21 September, 2016

throwing porcelain plates at parked cars

bits of me needed a tangible thing to put into my bag, hold between thumb and longer fingers, and ears to be dogged.
my skin wanted to have pages that could collect the smells of places i have been for long enough, and stain with my oil and fluid.
some certain nerves wanted to those same paged to be burnable, tearable, chewable, and to occasionally collect my tears. i hope that some day they all would burn with a building, or that i would light them myself. occasionally i have.
i needed the pages of everything i wrote to have properties beyond what was written in them.
my ego may have wanted them to be found in the future, for a posthumous romp.
or defenestrated whimsically.

i think all of me was motivated to write, read, and collect thoughts in a way that made loads of cultural sense, and fit well with an identity that i liked, but no longer makes sense for my real lived experience. i've gone through various iterations of what i want my creative life to feel and look like. these are deeply integrated pieces of the overall questions of living for me. i am happy to admit that aesthetic and tactile elements are as important to me as any functional ones.
replacing journals, pencils/quills, matchbooks, and notepads with keyboards and touch-screens has been a slow and thoughtful process.

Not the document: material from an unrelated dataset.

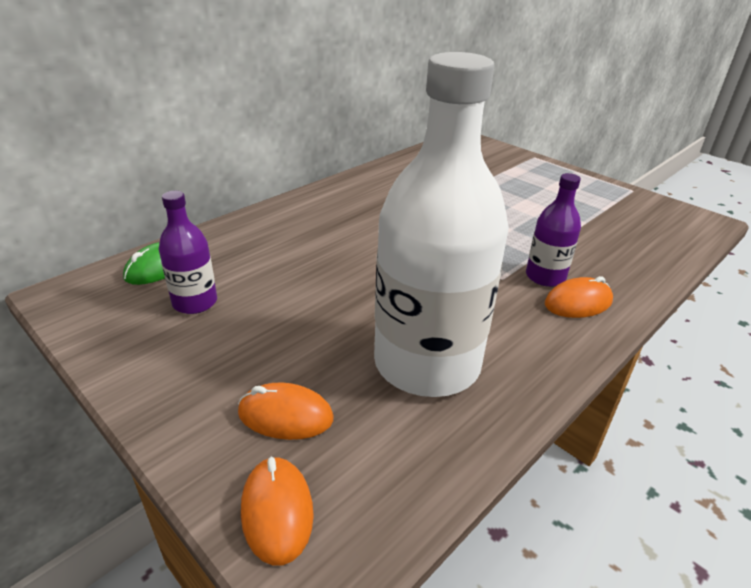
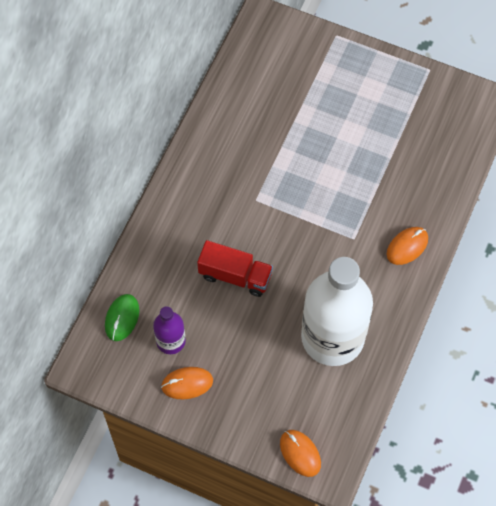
camera: 20 degrees left, 30 degrees up
(285, 416) = (275, 403): orange mouse -> orange mouse (187, 383)
(326, 270) = (235, 275): none -> red truck
(545, 277) = (381, 225): purple bottle -> none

  • precontemplation: i love everything about paper cuts, and the ways coffee stains mashed paper. i take pride in the piles of disorganized notes that make up my written "outline". ink stains are integral inspiration. 
  • contemplation: i enjoy reading the blogs my friends have put together, and i can appreciate how we are able to share and discuss their written work. i love that otehr folks are able to read their creative outlets, and share thoguhts on the content. i might one day have a blog...but what would i call it. 
  • determination: found a name for this thing by wondering what might be the heaviest thign someone has ever tried to balance on their head? maybe a pieno? = pianohat!
  • action: start dumping all new poetry into this digital thingy. sometimes writing poems and song lyrics on paper and posting a photo of them. share pieces with a few friends who write things i like. 
  • maintenance: delete posts like mad, and hate on the lack of smell/sound/taste/touch in the digital space. stop reading other blogs and return to the pages, the magazines, the beer coasters. bobble back and forth. take more pictures of written thigns to post occasionally.  
  • termination: pack the bag with books, notebooks, pens, pencils, and a laptop, and head off to the cafe. 
the smell of tactile material records is one of my favorite, and the adaptability and convenience of typing, checking, editing, locating/relocating, and sharing my creative work has made a space for the digital device in my life. most of all, i enjoy having less stuff to haul around as i travel the world. a meaningful appreciation for pens and papers certainly endured, and i will likely always carry both wherever along for the battery outages and diagram illustrations. i have to remind myself, these are not the verbs that happened in the past and are finished. they happened and are ongoing.